# Task item
Update the material below by replacing "Личный кабинет" with "Мой профиль" and keep every other line unchanged. Leave the pictures out of your answer.

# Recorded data
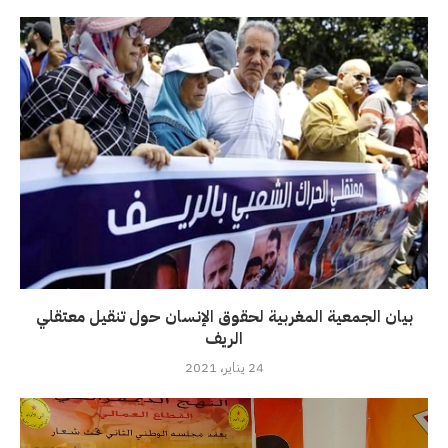
بيان الجمعية المغربية لحقوق الإنسان حول تنقيل معتقلي
الريف
24 يناير، 2021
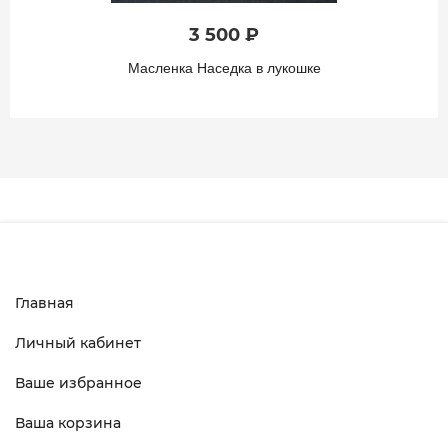
3 500 ₽
Масленка Наседка в лукошке
Главная
Личный кабинет
Ваше избранное
Ваша корзина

# Exercise result
بيان الجمعية المغربية لحقوق الإنسان حول تنقيل معتقلي
الريف
24 يناير، 2021
3 500 ₽
Масленка Наседка в лукошке
Главная
Мой профиль
Ваше избранное
Ваша корзина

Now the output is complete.